Apretó los ojos con fuerza y al abrirlos, pudo ver un par de pies descalzos acercándose mientras la yerba se hundía. Volvió a cerrar los ojos. De repente, sintió unas manos tocar sus hombros para sacudirlo.
―¡Ey! ¡Mírame, Eros! ¿Qué ocurre?
Su mirada viajó hasta la flecha que había disparado, notando que había dado en el blanco y que esta estaba clavada justo en el centro. Soltó un suspiro y la miró.
―No me he estado sintiendo bien últimamente.
―¿Por qué? Es imposible que enfermes, somos inmortales ―protestó. Sus ojos azules parecían preocupados, la Diosa de la belleza y el amor temió por su hijo favorito.
―Madre…
―¡Exijo una explicación! ¿Has vuelto a discutir con Apolo?
―¿Con ese? ―bufó―. No todo tiene que ver con ese imbécil, madre.
―Como digas. ―Afrodita se encogió de hombros, haciendo que el vestido blanco que llevaba puesto se moviera con esa aura de siempre, como si la rodeara un resplandor―. Aunque a veces creo que no me dices la verdad, eso lo sacaste de tu padre, porque de mí heredaste los buenos atributos, esos que te convierten en la imagen de los más deliciosos deseos sexuales. Supongo que eso causa envidia en muchos.
Eros sonrío.
―Para tu información, no hay criatura que se me resista.
―Vale, bribón. Entonces, ¿qué te molesta?, me gustaría saberlo.
―Desde hace unos meses, tengo la sospecha de que Anteros me ha estado saboteando, lanzando flechas de amor no correspondido. Los mortales se han estado quejando de mi trabajo.
―¿Tú hermano? ―Se rio―. Sé que siempre han tenido rivalidades, pero él te respeta, sabe que, si hace algo en tu contra será castigado con el exilio.
―Bien, no me creas. ―Sacudió la cabeza y dejó caer el arco sobre la yerba―. El caso es que me siento inquieto, al principio, pensé que alguna de mis flechas estaba defectuosa, pero luego las revisé con sumo cuidado y no… ¡Nunca fallo!
Ella se rio sin poder evitarlo, lo hizo libremente y solo se detuvo cuando Eros le lanzó una mala mirada.
―Esto es serio, madre, ¿será que me prestas atención? ―La miró con esos ojos tan iguales a los de su padre Ares, y entre dientes, dijo―: Mi empresa se puede venir abajo y los humanos dejarían de enamorarse; un mundo sin amor traería muchas guerras y crueldad.
Afrodita suspiró y echó hacia atrás su melena larga y rubia.
―A ver, para todo hay solución. ¿Quieres que te ayude? ¿Lo interrogo?
―Pues, eso estaría bien, sí.
―Vale, ya no estoy para estos conflictos de críos, pero sé que tu hermano es problemático. Tú ocúpate en ir a probar una flecha y yo trataré de descubrir si él está involucrado en algo.
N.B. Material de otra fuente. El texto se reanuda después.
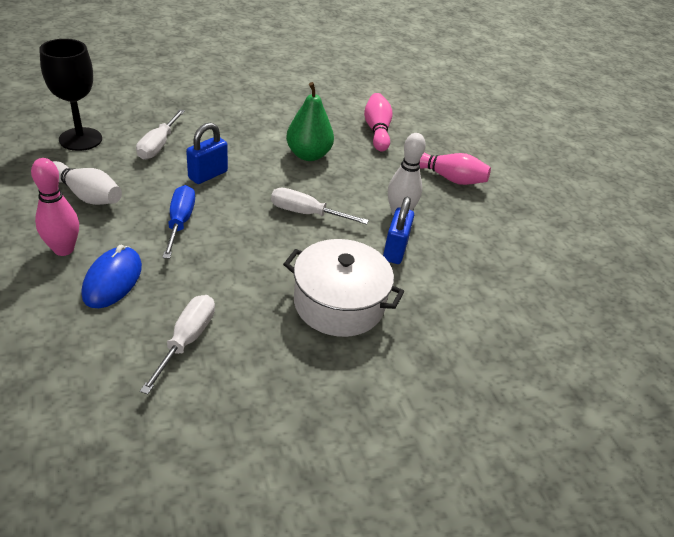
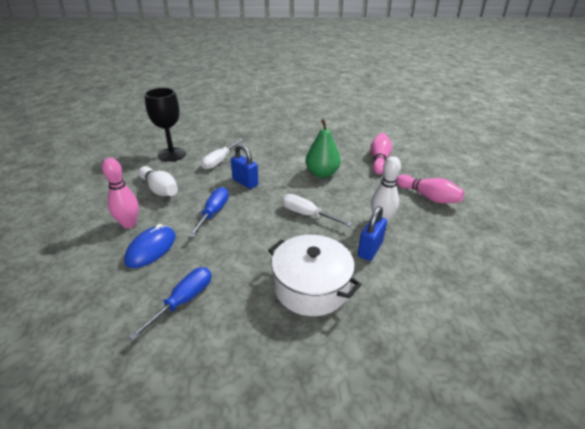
camera: 20 degrees right, 5 degrees down
(187, 340) = (183, 301): white screwdriver -> blue screwdriver
(208, 175) = (245, 182): blue padlock -> blue padlock turned 75 degrees clockwise

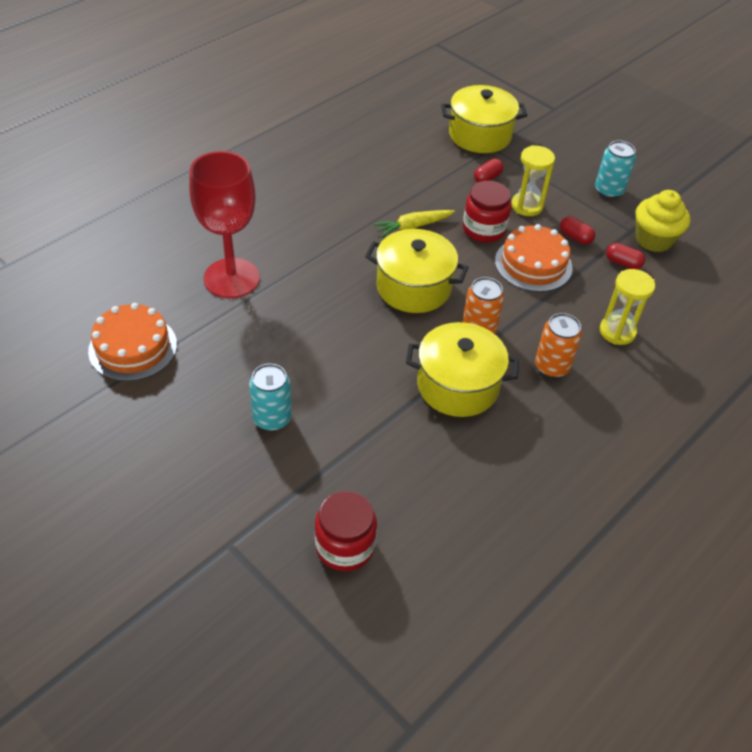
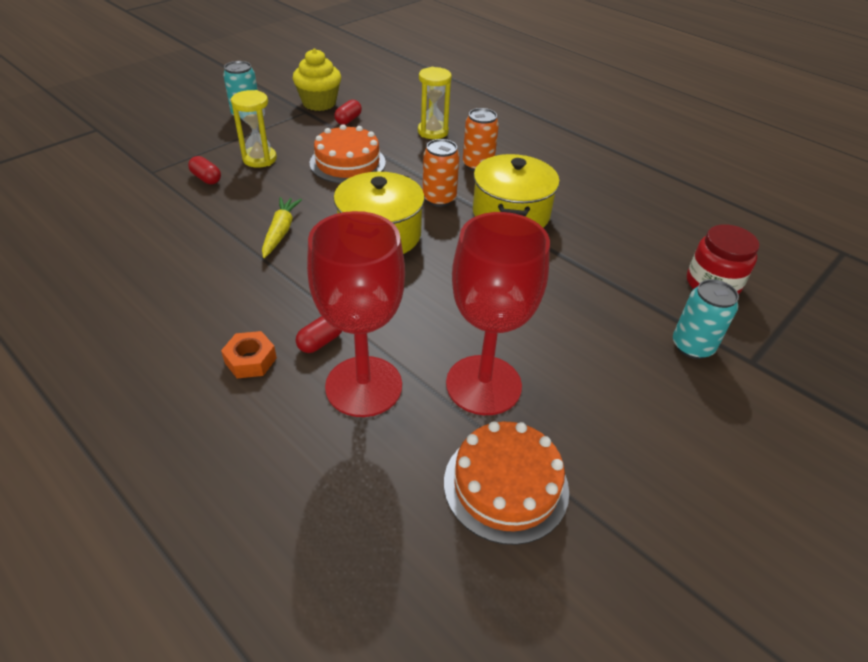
camera: 90 degrees left, 5 degrees down
(224, 343) = (483, 385): none -> red goblet
(262, 222) = (250, 360): none -> orange nut
(272, 418) = (586, 337): turquoise can -> turquoise can (692, 346)
(413, 227) = (280, 232): yellow carrot -> yellow carrot turned 150 degrees counterclockwise
(480, 135) = (124, 178): yellow pot -> none
(484, 229) = (292, 186): red jar -> none
(575, 237) = (311, 138): red capsule -> red capsule (321, 341)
―¿Y si el amor deja de importar? Sería una calamidad.
―Querido, que estés perdiendo el tiempo aquí, preocupado, no hará nada más fácil. Pasa desapercibido, mézclate entre los humanos y diviértete hasta que Orfeo toque nuevamente su lira, cuando la madrugada amanse tu inquietud, vuelve.
―Lo haré. ―Esbozó una sonrisa, llevaba tiempo queriendo experimentar algo así y había llegado la oportunidad―. Hoy trataré de ser uno de ellos.
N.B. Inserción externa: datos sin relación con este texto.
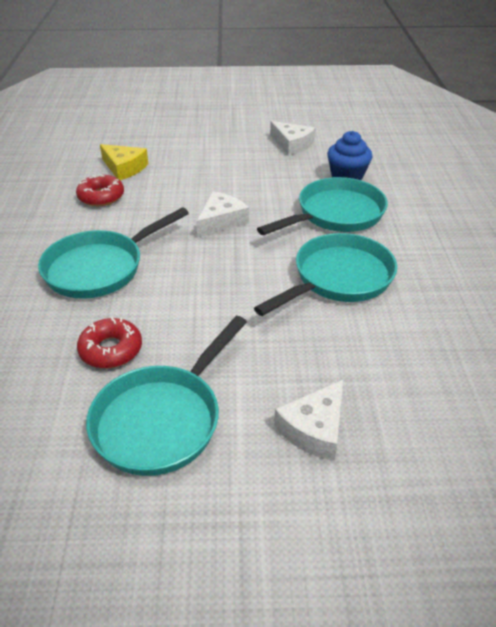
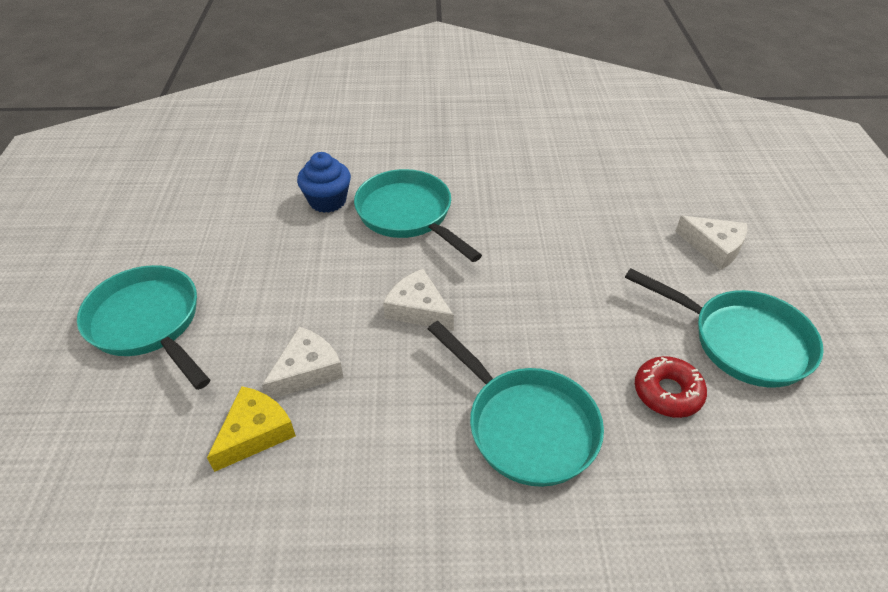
camera: 90 degrees left, 5 degrees up
(101, 197) = (343, 453): red donut -> none
(292, 144) = (233, 242): white cheese -> white cheese (307, 370)
(338, 279) = (522, 221): turquoise pan -> turquoise pan (148, 323)

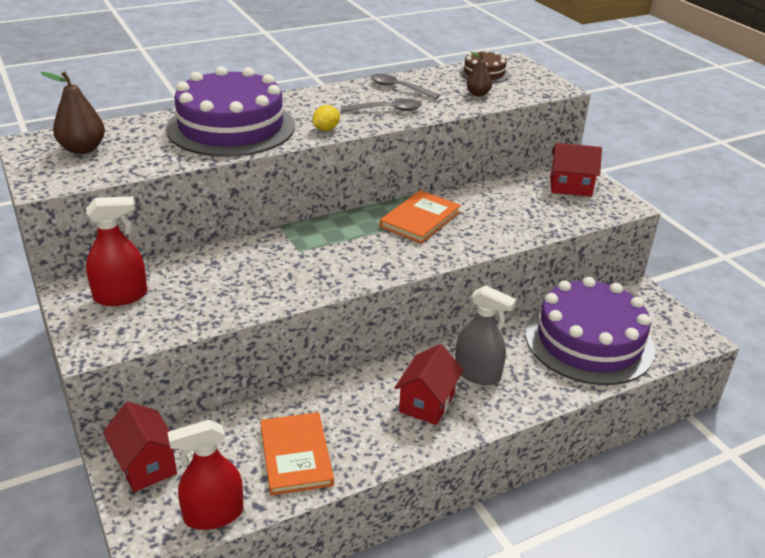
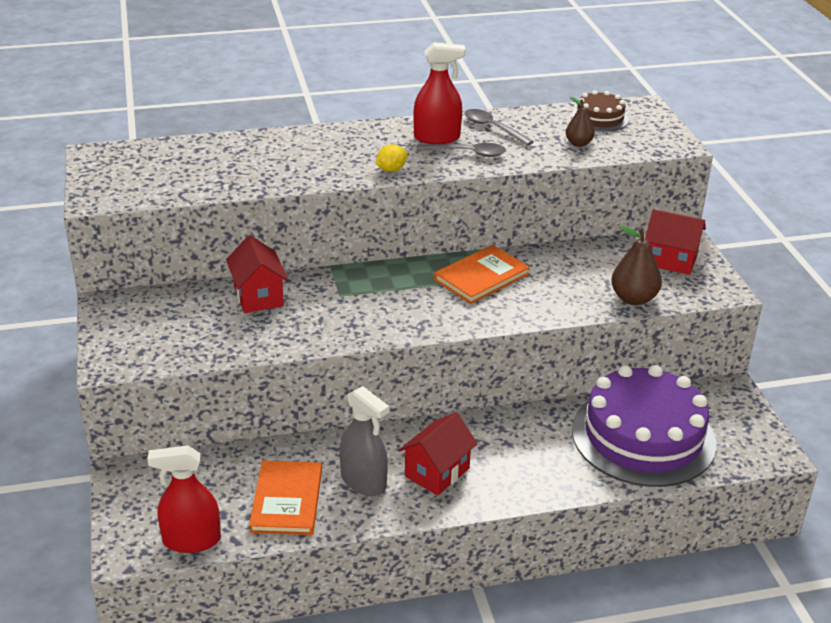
camera: 15 degrees right, 0 degrees up
(82, 149) = (142, 166): brown pear -> brown pear (633, 298)
(121, 296) = (151, 318): red spray bottle -> red spray bottle (437, 138)
(146, 465) = (144, 485): red house -> red house (258, 296)
(231, 127) = (295, 157): purple cake -> none
(477, 373) = (503, 451): grey spray bottle -> grey spray bottle (363, 481)

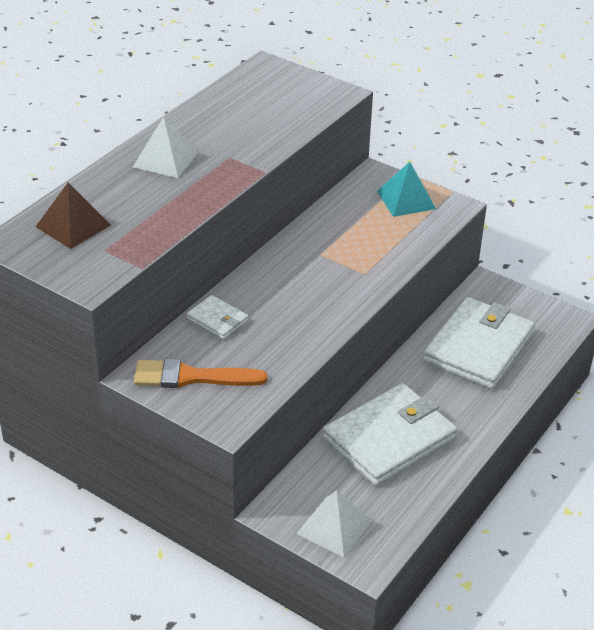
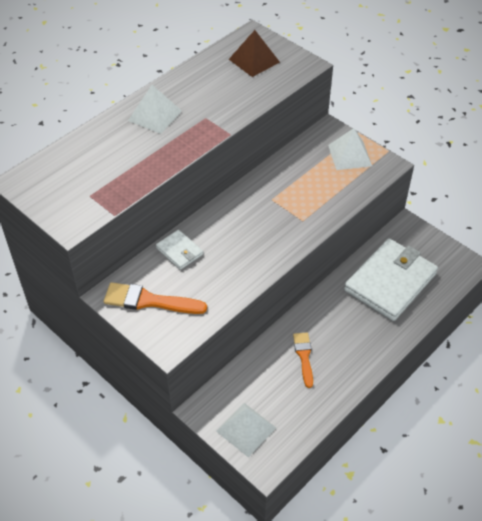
camera: 10 degrees right, 10 degrees up
(73, 226) = (70, 171): brown pyramid -> brown pyramid (254, 60)
(389, 439) = (304, 356): white wallet -> orange brush
(406, 199) = (350, 155): turquoise pyramid -> white pyramid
Hasta ahora, Eros no había tratado a ningún humano, así que tenía curiosidad. Sin duda no había un mejor plan que visitar a uno, y su mejor opción era una chica.
Existían dos clases de flechas: las doradas con plumas de paloma que provocaban un amor instantáneo y las de plomo con plumas de búho que provocaban la indiferencia. Eros era el dueño de las doradas y Anteros de las de plomo. Cada flecha dorada o gris, dejaba una marca en el pecho, algo no más grande que un lunar, y que su hermano no fuera consciente y jugara con el poder que poseían, lo estresaba y lo ponía de mal humor.
Eros buscó una especie de bola mágica que tenía desde muy pequeño, la sacudió y miró lo que le mostraba: el rostro de la usuaria que debía flechar.